- Cream together butter and sugar. Add eggs and extract and mix well. Sift together flour, baking powder, and salt, add to wet mixture little by little until well incorporated. Roll and cut cookies into desired shapes, dusting with flour as necessary. Bake cookies at 400 degrees for 7-8 minutes until tops appear dry rather than shiny. Do not brown.
- This recipe will produce two to two and a half dozen medium-sized cookies.
- Add dry ingredients first.
- Use your mixer’s whisk attachment to incorporate the sugar and meringue powder.
- Add the extract to the water and slowly add it to the dry ingredients while mixing. At first, the icing will be very liquid-like. Continue to mix it at medium-high speed until it is fluffy and stiff peaks form, about 7-10 minutes. Mixing times are approximate; stop mixing as soon as it becomes stiff. Over mixing and oil-containing extracts can keep the icing from setting up.
This recipe makes enough icing to decorate at least 9-10 dozen cookies. Royal icing will keep at least a month, in the fridge or at room temperature.
Assembling the Cookie:
- I added a tiny bit of water and a few toothpicks of Wilton blue icing coloring to the above royal icing recipe to make it appropriate for outlining the cookie cutouts.
- I then added a tiny bit more water to make the same colored icing appropriate for “flooding” the lined cookies. Be careful to do this a few drops at a time. Once the icing is too thin, the only fix is adding more icing! Let the flooded cookies set for at least an hour.

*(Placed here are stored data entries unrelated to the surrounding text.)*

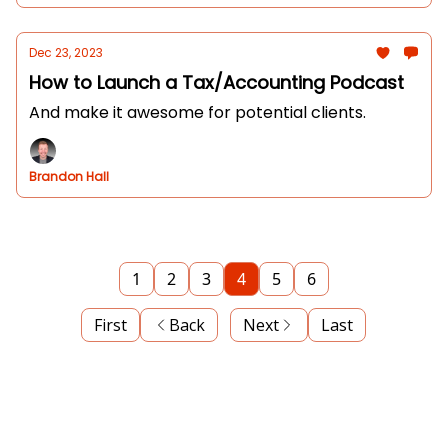
Dec 23, 2023
How to Launch a Tax/Accounting Podcast
And make it awesome for potential clients.
Brandon Hall
1
2
3
4
5
6
First
Back
Next
Last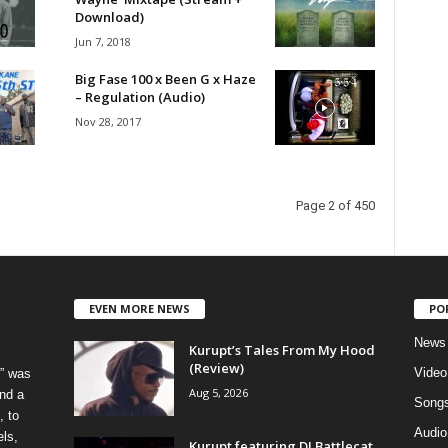
Download)
Jun 7, 2018
Big Fase 100 x Been G x Haze
– Regulation (Audio)
Nov 28, 2017
Page 2 of 450
EVEN MORE NEWS
PO
News
Kurupt’s Tales From My Hood
(Review)
Video
” was
Aug 5, 2026
nd a
Song
, to
Audio
els,
Kurupt featuring DJ Battlecat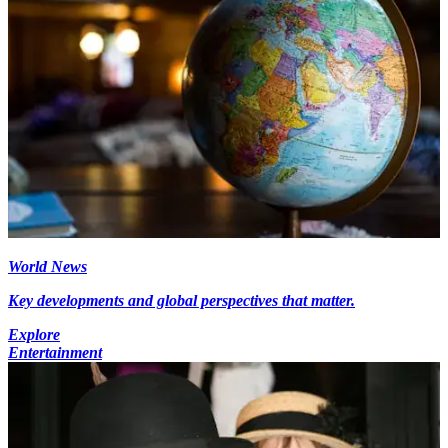
World News
Key developments and global perspectives that matter.
Explore
Entertainment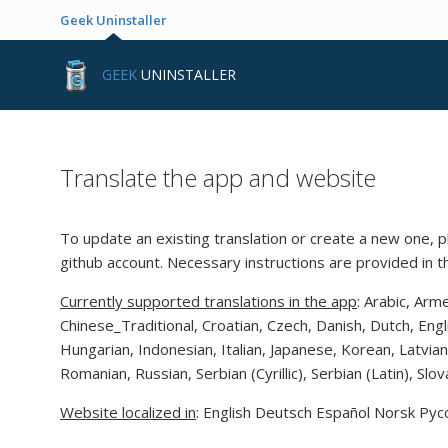
Geek Uninstaller
GEEK
UNINSTALLER
Translate the app and website
To update an existing translation or create a new one, p
github account. Necessary instructions are provided in 
Currently supported translations in the app
: Arabic, Arm
Chinese_Traditional, Croatian, Czech, Danish, Dutch, Eng
Hungarian, Indonesian, Italian, Japanese, Korean, Latvia
Romanian, Russian, Serbian (Cyrillic), Serbian (Latin), Sl
Website localized in
: English Deutsch Español Norsk Рус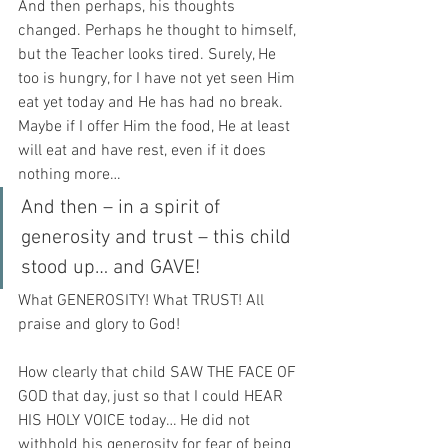
And then perhaps, his thoughts 
changed. Perhaps he thought to himself, 
but the Teacher looks tired. Surely, He 
too is hungry, for I have not yet seen Him 
eat yet today and He has had no break. 
Maybe if I offer Him the food, He at least 
will eat and have rest, even if it does 
nothing more…
And then – in a spirit of 
generosity and trust – this child 
stood up… and GAVE!
What GENEROSITY! What TRUST! All 
praise and glory to God!
How clearly that child SAW THE FACE OF 
GOD that day, just so that I could HEAR 
HIS HOLY VOICE today… He did not 
withhold his generosity for fear of being 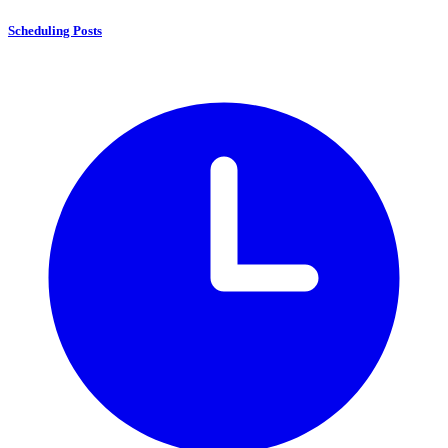
Scheduling Posts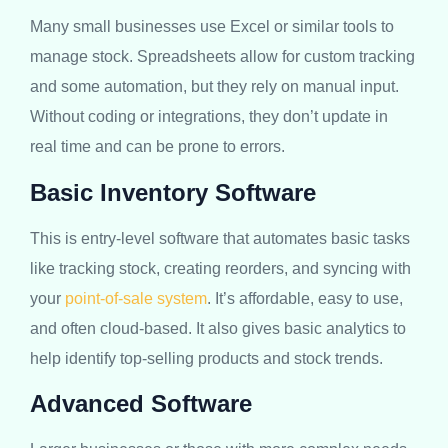
Many small businesses use Excel or similar tools to
manage stock. Spreadsheets allow for custom tracking
and some automation, but they rely on manual input.
Without coding or integrations, they don’t update in
real time and can be prone to errors.
Basic Inventory Software
This is entry-level software that automates basic tasks
like tracking stock, creating reorders, and syncing with
your
point-of-sale system
. It’s affordable, easy to use,
and often cloud-based. It also gives basic analytics to
help identify top-selling products and stock trends.
Advanced Software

- Next, I mixed up a batch of “15 seconds” white royal icing. If you’re new to royal icing, this means that when you run a knife through the icing, it takes 15 seconds for the mark to disappear. Tip: To keep your frosting from crusting in between steps, put a wet paper towel in the bottom of a cup!
- Getting the right shape for the rabbit face was a learning process. In hindsight, I should have sketched out what I had in mind before I started, but I am not one for patience or planning.
- The next step was the eyes and mouth. For this, I used Wilton black icing coloring and the same consistency as in step 1. I don’t have a very fine piping tip, so it was challenging to get all the details I wanted on the small cookie. I even experimented with using a toothpick to “draw” the face on. This was painstakingly slow and I abandoned the effort after only two cookies. If I could have a do-over, I would buy a finer piping tip, or save some money and use a plastic piping bag with just a tiny tip of it cut off. Let’s just say that my impatience, inexperience, and lack of proper equipment ensured that every cookie was….well….unique.
- The last step was a quick dab of pink for the nose and pink lines for the ears. I once again used the step 1 consistency.
The final result was cute, but not the least bit professional looking in. They still drew many compliments from the braii-goers. This is definitely a learning process.
I can’t wait to correct all my mistakes and incorporate what I’ve learned on my next batch!